Monday, 20 October 2008

Cab Sauv?

I went on a walk today through the local vineyards. Being freelance, I can do this on Monday afternoons, although this job status is soon set to change from the beginning of November, after which I'll be on a proper day job like everyone else.

My goodness, it was a lovely day, and very mild (around 21C). What interested me was that probably around 10-15% of the vineyards parcels in Weiler Schlipf were still unpicked. With rain forecast for tomorrow and Wednesday, I was surprised that there weren't any teams of pickers out this afternoon, apart from the two souls on a tractor who I think were harvesting their parcel for the Bezirkskellerei. From Wednesday onwards, it'll be markedly colder. However, a high front will set in again from Thursday onwards, so I don't think the imminent change in the weather should worry the vintners too much.

Anyway, the way the vintage has shaped up so far, it looks like local wine growers have had a relatively stress-free time of it. The weather in September was really cool at times and some grape varieties (notably Gutedel) weren't yet at optimum ripeness. This meant that wineries were in no hurry to send their teams out into the vineyards. Instead, they waited for more of the sun's rays in October so that the grapes could achieve physiological ripeness. And, over the past couple of weeks, the sun finally shone in abundance.

One particular parcel interested me. The black grapes hanging there were obviously not pinot noir. These were quite young vines - probably no older than 10 years - so I came to the conclusion that the grapes might be what Germans refer to as an "international" varietal. I know that the Bezirkskellerei do grow some Cabernet Sauvignon on Weiler Schlipf, so I'd be inclined to plump for that. I can usually recognise vines from the pinot family due to the shape of the leaves, and these definitely weren't pinot noir.

Monday, 6 October 2008

Pot pourri

Apologies for the huge break again inbetween posts.
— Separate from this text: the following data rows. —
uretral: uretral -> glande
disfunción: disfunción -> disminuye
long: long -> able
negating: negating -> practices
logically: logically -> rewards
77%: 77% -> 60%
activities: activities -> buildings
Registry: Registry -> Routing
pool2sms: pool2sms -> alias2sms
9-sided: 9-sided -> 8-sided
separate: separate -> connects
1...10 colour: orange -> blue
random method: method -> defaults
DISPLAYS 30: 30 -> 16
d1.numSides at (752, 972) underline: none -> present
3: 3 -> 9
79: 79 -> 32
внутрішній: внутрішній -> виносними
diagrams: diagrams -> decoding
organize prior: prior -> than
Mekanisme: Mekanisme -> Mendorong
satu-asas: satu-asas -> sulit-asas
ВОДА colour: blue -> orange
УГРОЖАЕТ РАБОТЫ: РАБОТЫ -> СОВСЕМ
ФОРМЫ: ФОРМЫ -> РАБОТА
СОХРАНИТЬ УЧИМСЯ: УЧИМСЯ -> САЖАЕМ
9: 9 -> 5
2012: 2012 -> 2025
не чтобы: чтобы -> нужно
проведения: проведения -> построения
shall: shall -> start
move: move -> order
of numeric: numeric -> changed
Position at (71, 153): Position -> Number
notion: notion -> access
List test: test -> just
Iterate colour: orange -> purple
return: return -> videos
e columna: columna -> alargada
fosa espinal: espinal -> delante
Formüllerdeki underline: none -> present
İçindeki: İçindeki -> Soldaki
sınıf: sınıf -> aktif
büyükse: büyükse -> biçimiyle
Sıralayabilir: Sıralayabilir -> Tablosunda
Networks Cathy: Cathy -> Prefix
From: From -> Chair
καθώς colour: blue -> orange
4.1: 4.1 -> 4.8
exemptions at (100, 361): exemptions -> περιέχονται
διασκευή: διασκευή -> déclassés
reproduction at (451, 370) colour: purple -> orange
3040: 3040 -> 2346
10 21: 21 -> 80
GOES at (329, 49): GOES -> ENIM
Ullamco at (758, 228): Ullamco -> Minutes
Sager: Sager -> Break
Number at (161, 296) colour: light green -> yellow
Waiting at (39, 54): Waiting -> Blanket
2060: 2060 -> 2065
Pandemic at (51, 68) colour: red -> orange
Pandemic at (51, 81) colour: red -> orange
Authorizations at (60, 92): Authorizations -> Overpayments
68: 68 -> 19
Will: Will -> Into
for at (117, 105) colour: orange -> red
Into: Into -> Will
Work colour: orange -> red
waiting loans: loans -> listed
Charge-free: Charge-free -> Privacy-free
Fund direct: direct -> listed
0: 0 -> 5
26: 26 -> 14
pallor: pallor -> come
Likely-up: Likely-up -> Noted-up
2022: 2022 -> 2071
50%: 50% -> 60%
It's been an eventful few weeks for me, and it's been hard to keep track. Anyway, I eventually got through the six bottles from Wiesloch, plus I've started on a couple of wines from the winery in Bad Dürkheim. Unfortunately, I didn't make proper notes, so the following is more or less based on memory. Featured are three Wiesloch wines, plus one from Weingut Pfeffingen. I'm refraining from giving scores, though I may start doing that for other wines in future, probably according to the 100-point Parker scale:

Großsachsener Rittersberg Weißburgunder Kabinett trocken 2007
Nice flinty aromas with yellow fruit. Elegant.

Wieslocher Spitzenberg Riesling Kabinett halbtrocken 2007
Light, spritzy, well balanced with nice fruit. Sensorically speaking, still dry, despite being a halbtrocken.

Zeuterner Mannaberg Müller-Thurgau QbA halbtrocken

"Uergh, a Müller-Thurgau!", I hear you say, and not even bone dry. How uncouth. But how this wine surprised me... Pears! And I don't mean that pear-drop whiff of sulphur you sometimes get with recently bottled wine, but lovely succulent September orchard pears. Most pleasant and most surprising. Definitely not for wine snobs.

Weingut Pfeffingen, Ungste
iner Herrenberg Riesling Kabinett trocken 2007
This just oozes class. The label - which recently underwent a face-lift - is quite un-Germanic. Cleverly, it uses a back label to show all the information every German winery is legally bound to include. Lovely minerally characteristics, quite elegant, but with that characteristic Pfalz oomph.